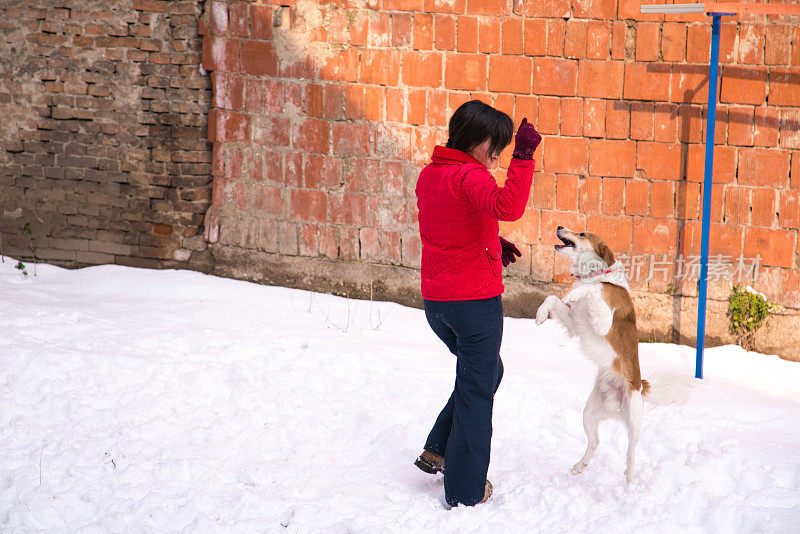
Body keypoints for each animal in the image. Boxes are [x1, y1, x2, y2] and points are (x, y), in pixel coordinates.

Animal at [536, 226, 692, 486]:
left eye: (582, 233)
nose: (559, 227)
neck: (597, 273)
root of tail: (639, 386)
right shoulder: (575, 325)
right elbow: (553, 299)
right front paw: (540, 313)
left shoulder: (602, 321)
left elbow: (592, 290)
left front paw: (577, 292)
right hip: (589, 413)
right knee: (594, 442)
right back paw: (580, 465)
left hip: (634, 421)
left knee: (631, 453)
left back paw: (629, 481)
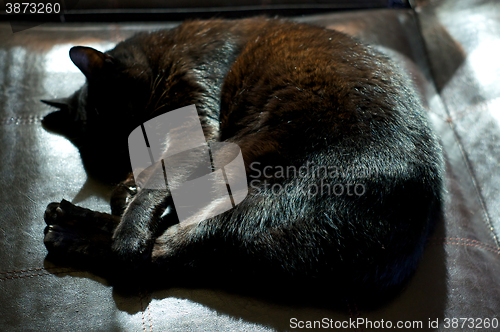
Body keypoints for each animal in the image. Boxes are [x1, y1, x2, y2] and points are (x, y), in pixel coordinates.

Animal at [41, 18, 444, 304]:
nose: (130, 167)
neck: (168, 53)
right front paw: (124, 194)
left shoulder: (195, 128)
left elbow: (156, 183)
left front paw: (129, 214)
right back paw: (65, 220)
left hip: (244, 178)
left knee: (165, 250)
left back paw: (71, 230)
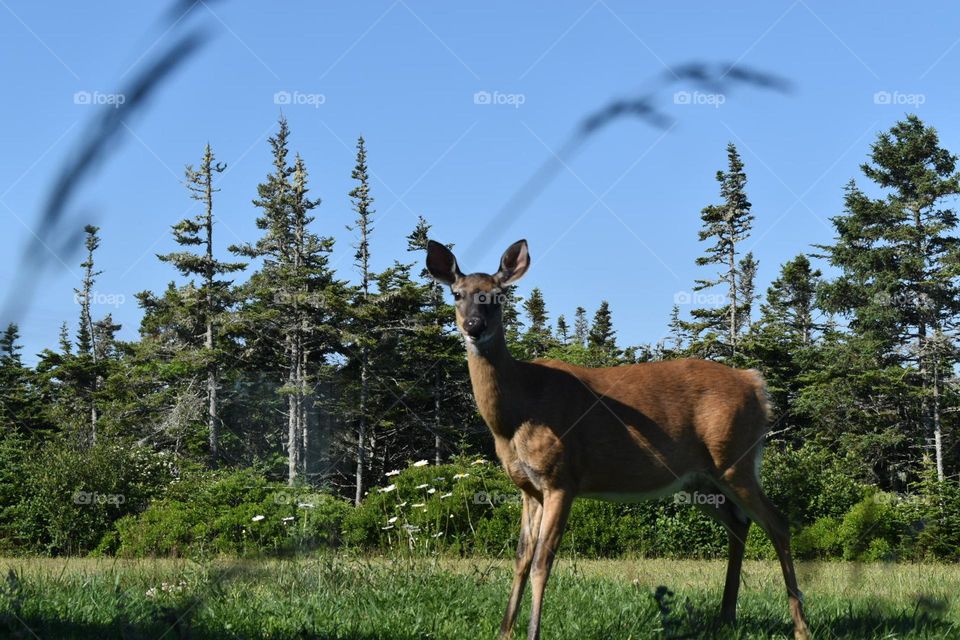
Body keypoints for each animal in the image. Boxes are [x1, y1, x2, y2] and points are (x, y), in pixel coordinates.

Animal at [425, 238, 811, 640]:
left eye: (497, 295)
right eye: (457, 294)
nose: (474, 326)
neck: (518, 411)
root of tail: (756, 383)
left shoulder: (562, 478)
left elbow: (542, 561)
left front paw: (532, 632)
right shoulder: (528, 488)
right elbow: (520, 558)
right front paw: (505, 631)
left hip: (735, 458)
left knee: (778, 523)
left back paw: (800, 625)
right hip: (698, 479)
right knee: (740, 523)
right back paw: (726, 616)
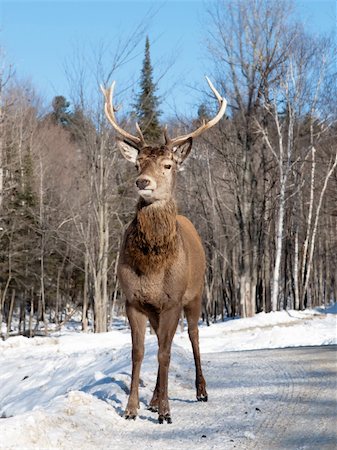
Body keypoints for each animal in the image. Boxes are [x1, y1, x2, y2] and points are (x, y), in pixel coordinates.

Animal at [100, 75, 226, 424]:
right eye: (138, 163)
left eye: (168, 165)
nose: (143, 182)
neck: (153, 267)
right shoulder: (134, 301)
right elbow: (140, 352)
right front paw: (131, 409)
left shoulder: (171, 301)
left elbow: (167, 353)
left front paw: (167, 413)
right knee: (160, 342)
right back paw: (155, 399)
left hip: (196, 294)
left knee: (193, 336)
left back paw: (200, 391)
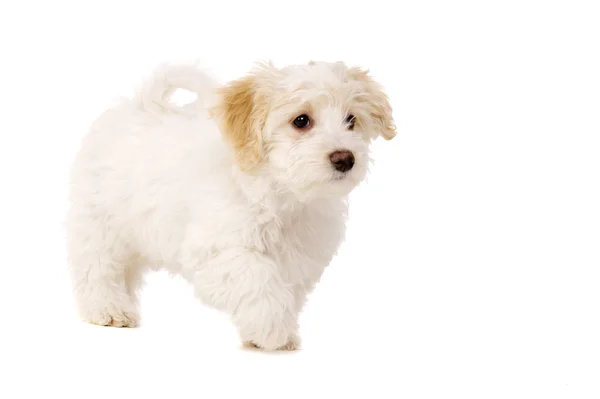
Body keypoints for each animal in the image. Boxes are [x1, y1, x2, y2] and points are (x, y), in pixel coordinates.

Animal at [67, 61, 394, 352]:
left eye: (351, 120)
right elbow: (259, 283)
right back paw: (108, 309)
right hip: (102, 223)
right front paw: (272, 331)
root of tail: (141, 104)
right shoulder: (220, 251)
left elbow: (284, 293)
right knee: (97, 267)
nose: (345, 158)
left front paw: (266, 334)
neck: (283, 195)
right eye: (301, 120)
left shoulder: (298, 258)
##############################
• WHAT YOU HAVE TO DO:
Copy each line of the listing that holds the word "front".

• YOUR SOLUTION:
right front paw: (540, 313)
left front paw: (577, 292)
right front paw: (124, 194)
left front paw: (129, 214)
left front paw: (532, 632)
right front paw: (505, 631)
right front paw: (131, 409)
left front paw: (167, 413)
right front paw: (272, 331)
left front paw: (266, 334)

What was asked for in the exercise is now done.